----- Data supplied

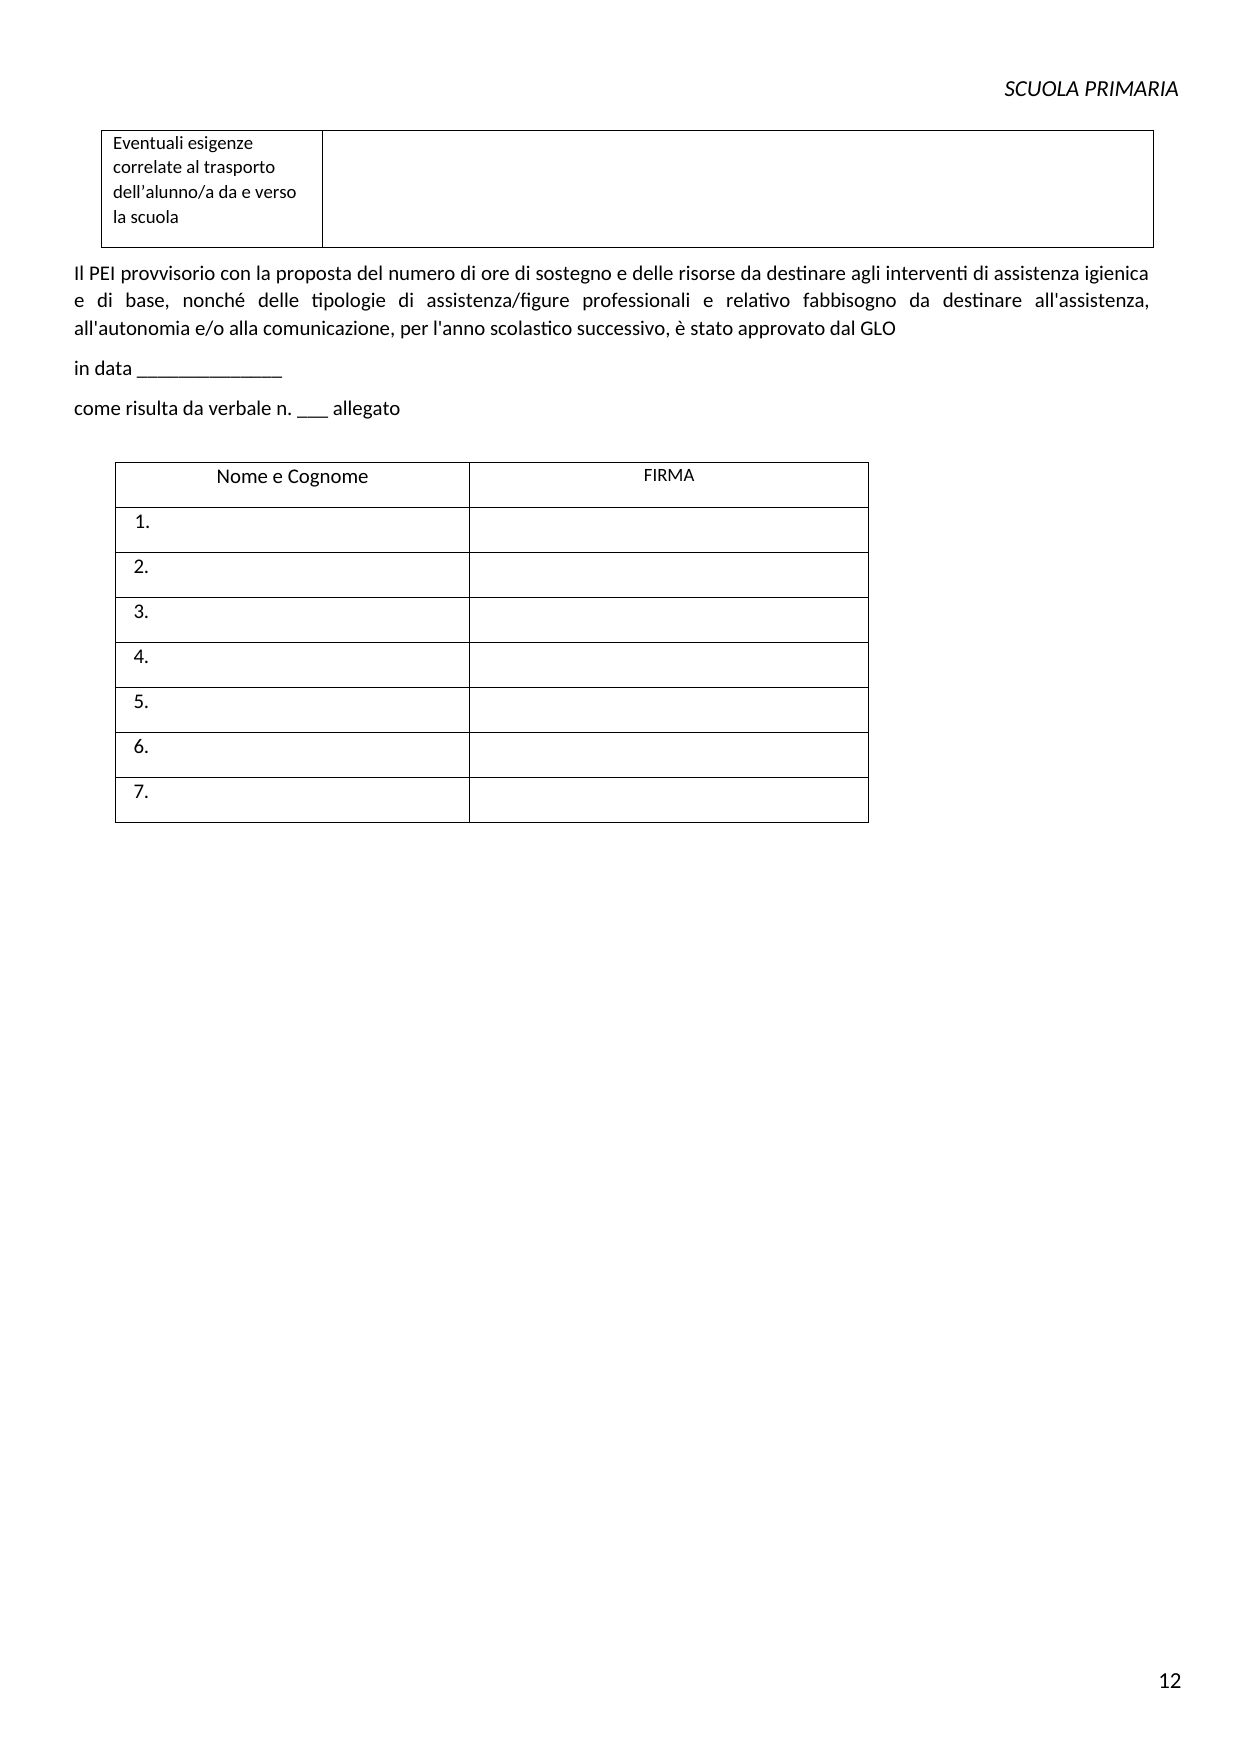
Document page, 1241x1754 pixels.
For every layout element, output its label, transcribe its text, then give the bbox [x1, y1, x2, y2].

table_cell [116, 643, 469, 687]
table_header FIRMA [470, 463, 868, 507]
text in data ______________ [74, 355, 1181, 380]
table_header Nome e Cognome [116, 463, 469, 507]
table_cell [116, 733, 469, 777]
table_cell [116, 598, 469, 642]
table_cell [470, 508, 868, 552]
table_cell [470, 733, 868, 777]
table_cell Eventuali esigenze correlate al trasporto dell’alunno/a da e verso la scuola [102, 131, 322, 247]
table_cell [116, 778, 469, 822]
table_cell [116, 553, 469, 597]
table_cell [116, 508, 469, 552]
text come risulta da verbale n. ___ allegato [74, 395, 1181, 420]
table_cell [470, 688, 868, 732]
table_cell [470, 553, 868, 597]
table_cell [116, 688, 469, 732]
table_cell [470, 778, 868, 822]
table_cell [470, 643, 868, 687]
table_cell [323, 131, 1153, 247]
table_cell [470, 598, 868, 642]
text Il PEI provvisorio con la proposta del numero di ore di sostegno e delle risorse da destinare agli interventi di assistenza igienica e di base, nonché delle tipologie di assistenza/figure professionali e relativo fabbisogno da destinare all'assistenza, all'autonomia e/o alla comunicazione, per l'anno scolastico successivo, è stato approvato dal GLO [74, 260, 1152, 340]
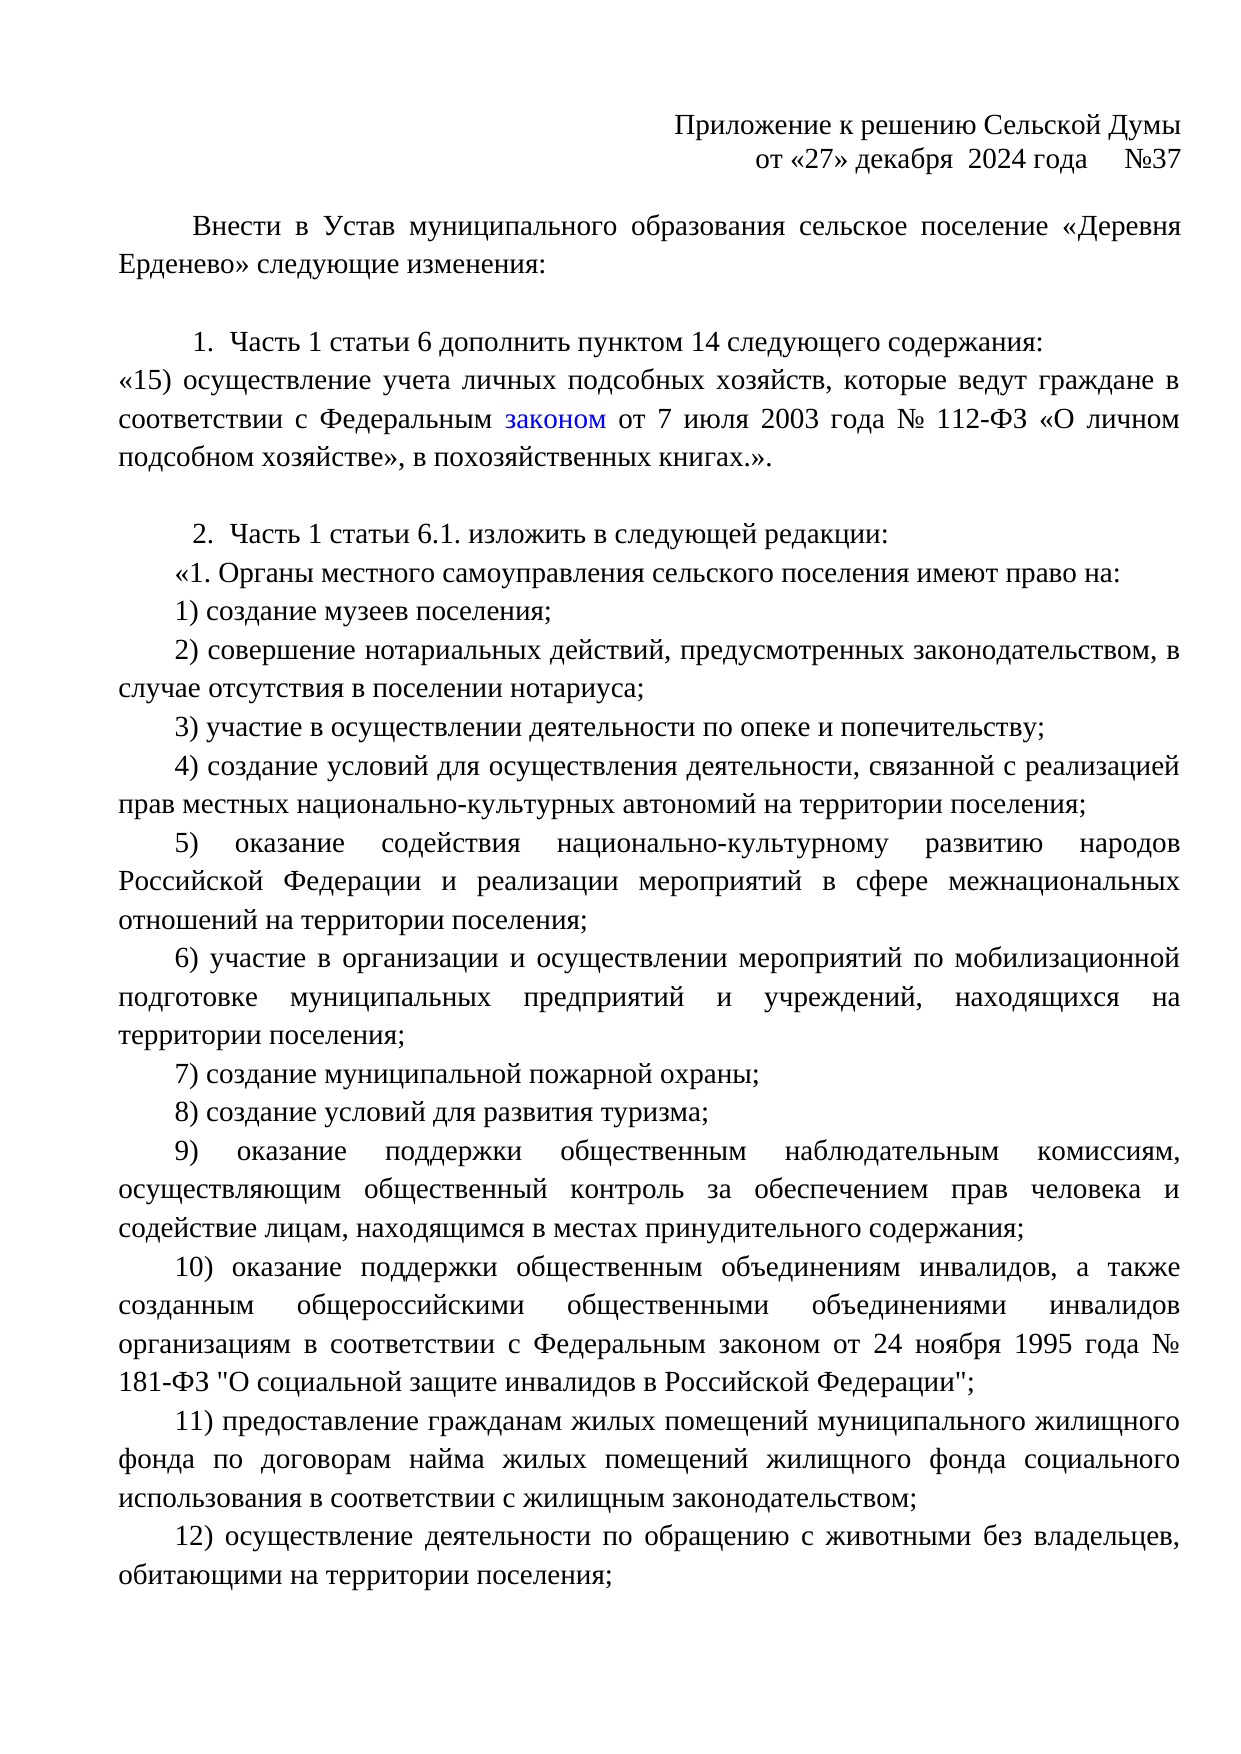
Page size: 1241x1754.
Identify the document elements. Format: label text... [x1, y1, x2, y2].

text 8) создание условий для развития туризма; [118, 1094, 1181, 1128]
text от «27» декабря 2024 года №37 [118, 141, 1181, 174]
text 11) предоставление гражданам жилых помещений муниципального жилищного фонда по договорам найма жилых помещений жилищного фонда социального использования в соответствии с жилищным законодательством; [118, 1403, 1181, 1513]
text Приложение к решению Сельской Думы [118, 107, 1181, 141]
text 7) создание муниципальной пожарной охраны; [118, 1056, 1181, 1089]
text 6) участие в организации и осуществлении мероприятий по мобилизационной подготовке муниципальных предприятий и учреждений, находящихся на территории поселения; [118, 940, 1181, 1051]
text 3) участие в осуществлении деятельности по опеке и попечительству; [118, 709, 1181, 743]
list Часть 1 статьи 6.1. изложить в следующей редакции: [192, 516, 1181, 550]
text Внести в Устав муниципального образования сельское поселение «Деревня Ерденево» следующие изменения: [118, 208, 1181, 280]
text 5) оказание содействия национально-культурному развитию народов Российской Федерации и реализации мероприятий в сфере межнациональных отношений на территории поселения; [118, 825, 1181, 935]
list Часть 1 статьи 6 дополнить пунктом 14 следующего содержания: [192, 324, 1181, 357]
text 2) совершение нотариальных действий, предусмотренных законодательством, в случае отсутствия в поселении нотариуса; [118, 632, 1181, 704]
text 12) осуществление деятельности по обращению с животными без владельцев, обитающими на территории поселения; [118, 1518, 1181, 1591]
text 9) оказание поддержки общественным наблюдательным комиссиям, осуществляющим общественный контроль за обеспечением прав человека и содействие лицам, находящимся в местах принудительного содержания; [118, 1133, 1181, 1244]
text 10) оказание поддержки общественным объединениям инвалидов, а также созданным общероссийскими общественными объединениями инвалидов организациям в соответствии с Федеральным законом от 24 ноября 1995 года № 181-ФЗ "О социальной защите инвалидов в Российской Федерации"; [118, 1249, 1181, 1398]
text «15) осуществление учета личных подсобных хозяйств, которые ведут граждане в соответствии с Федеральным законом от 7 июля 2003 года № 112-ФЗ «О личном подсобном хозяйстве», в похозяйственных книгах.». [118, 362, 1181, 473]
text 4) создание условий для осуществления деятельности, связанной с реализацией прав местных национально-культурных автономий на территории поселения; [118, 748, 1181, 820]
text 1) создание музеев поселения; [118, 593, 1181, 627]
text «1. Органы местного самоуправления сельского поселения имеют право на: [118, 555, 1181, 588]
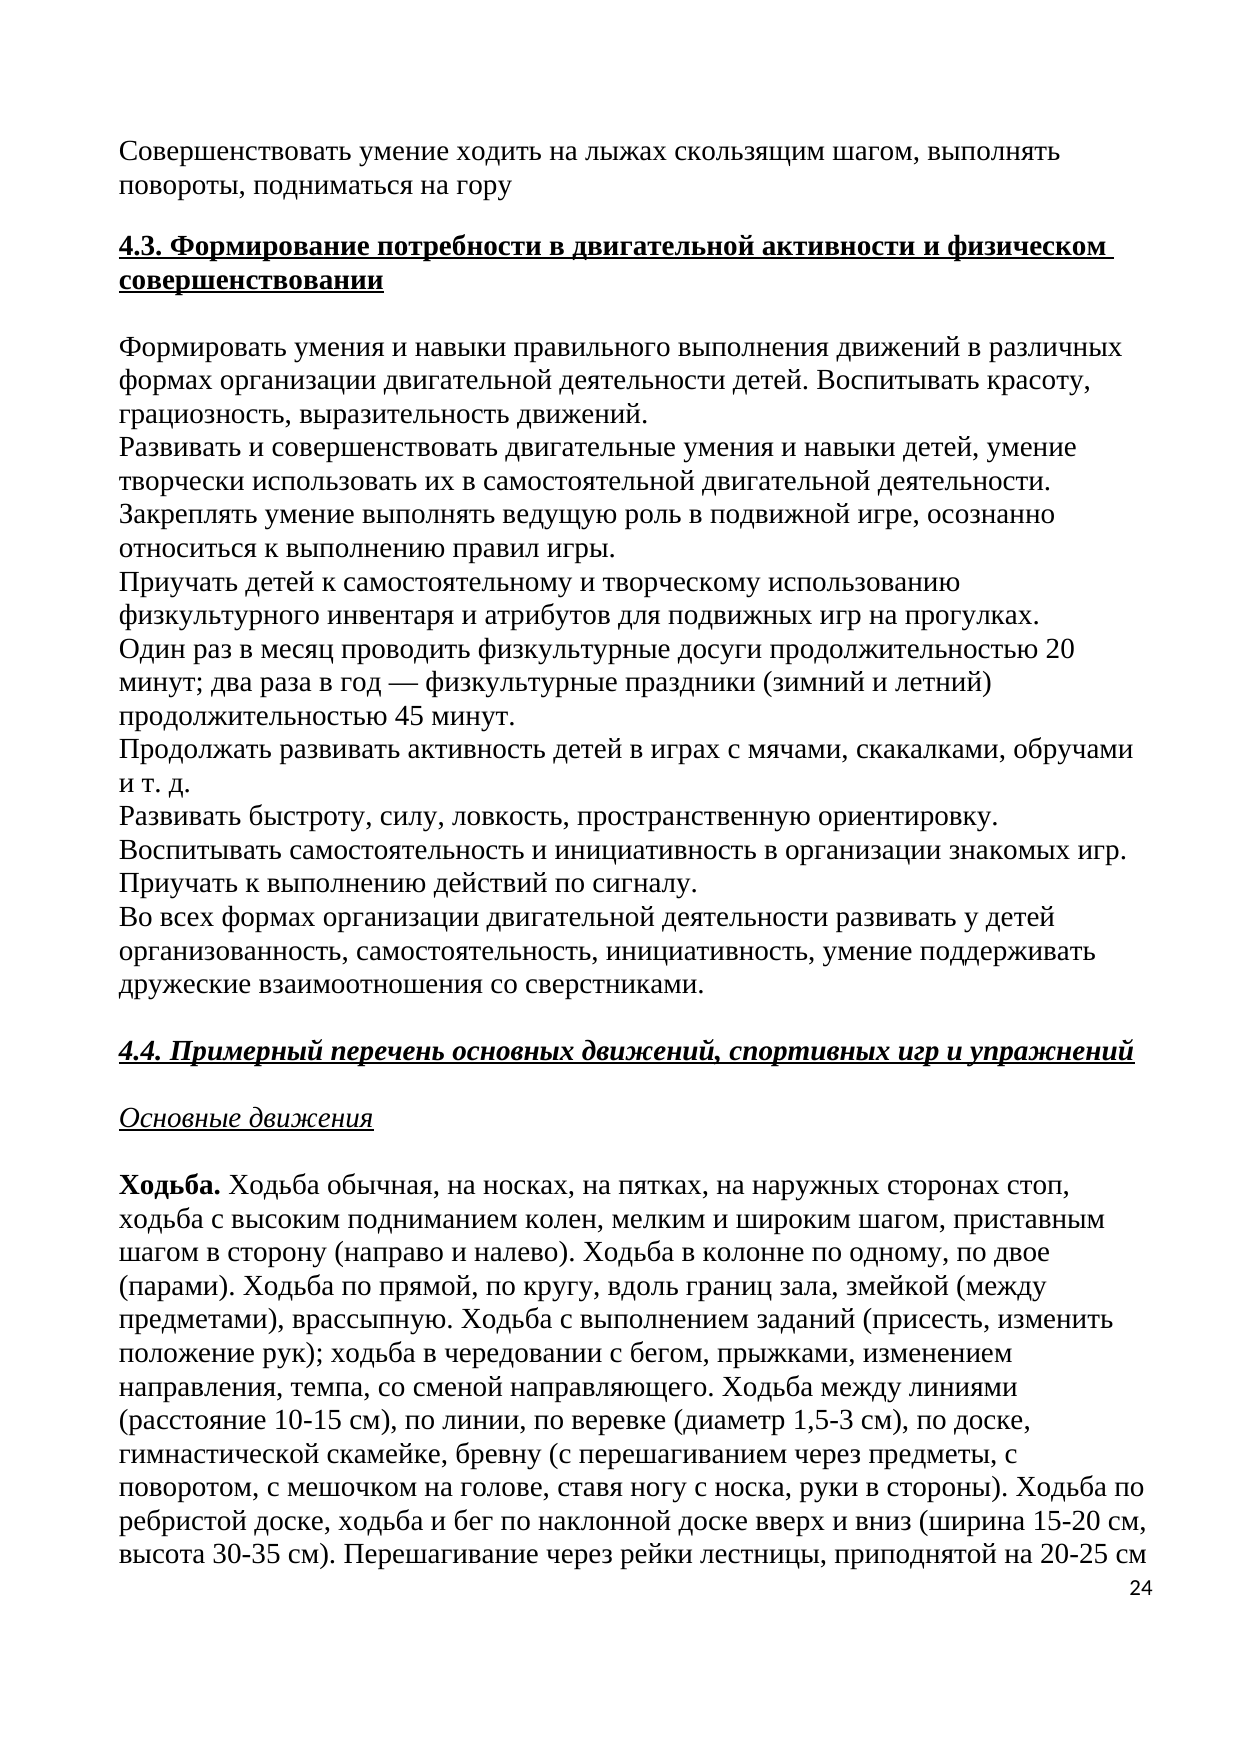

----------

*Your goal:* Repeat only what runs from the first line of the records above to the line with "Page size: 1241x1754.", both included, word for word, minus the pictures.

*Answer to the exercise:*
Document page, 1241x1754 pixels.
For every layout element, output its label, transcribe its text, then give the bbox [x1, y1, x2, y2].

table_cell [116, 643, 469, 687]
table_header FIRMA [470, 463, 868, 507]
text in data ______________ [74, 355, 1181, 380]
table_header Nome e Cognome [116, 463, 469, 507]
table_cell [116, 733, 469, 777]
table_cell [116, 598, 469, 642]
table_cell [470, 508, 868, 552]
table_cell [470, 733, 868, 777]
table_cell Eventuali esigenze correlate al trasporto dell’alunno/a da e verso la scuola [102, 131, 322, 247]
table_cell [116, 778, 469, 822]
table_cell [116, 553, 469, 597]
table_cell [116, 508, 469, 552]
text come risulta da verbale n. ___ allegato [74, 395, 1181, 420]
table_cell [470, 688, 868, 732]
table_cell [470, 553, 868, 597]
table_cell [116, 688, 469, 732]
table_cell [470, 778, 868, 822]
table_cell [470, 643, 868, 687]
table_cell [323, 131, 1153, 247]
table_cell [470, 598, 868, 642]
text Il PEI provvisorio con la proposta del numero di ore di sostegno e delle risorse da destinare agli interventi di assistenza igienica e di base, nonché delle tipologie di assistenza/figure professionali e relativo fabbisogno da destinare all'assistenza, all'autonomia e/o alla comunicazione, per l'anno scolastico successivo, è stato approvato dal GLO [74, 260, 1152, 340]
Page size: 1241x1754.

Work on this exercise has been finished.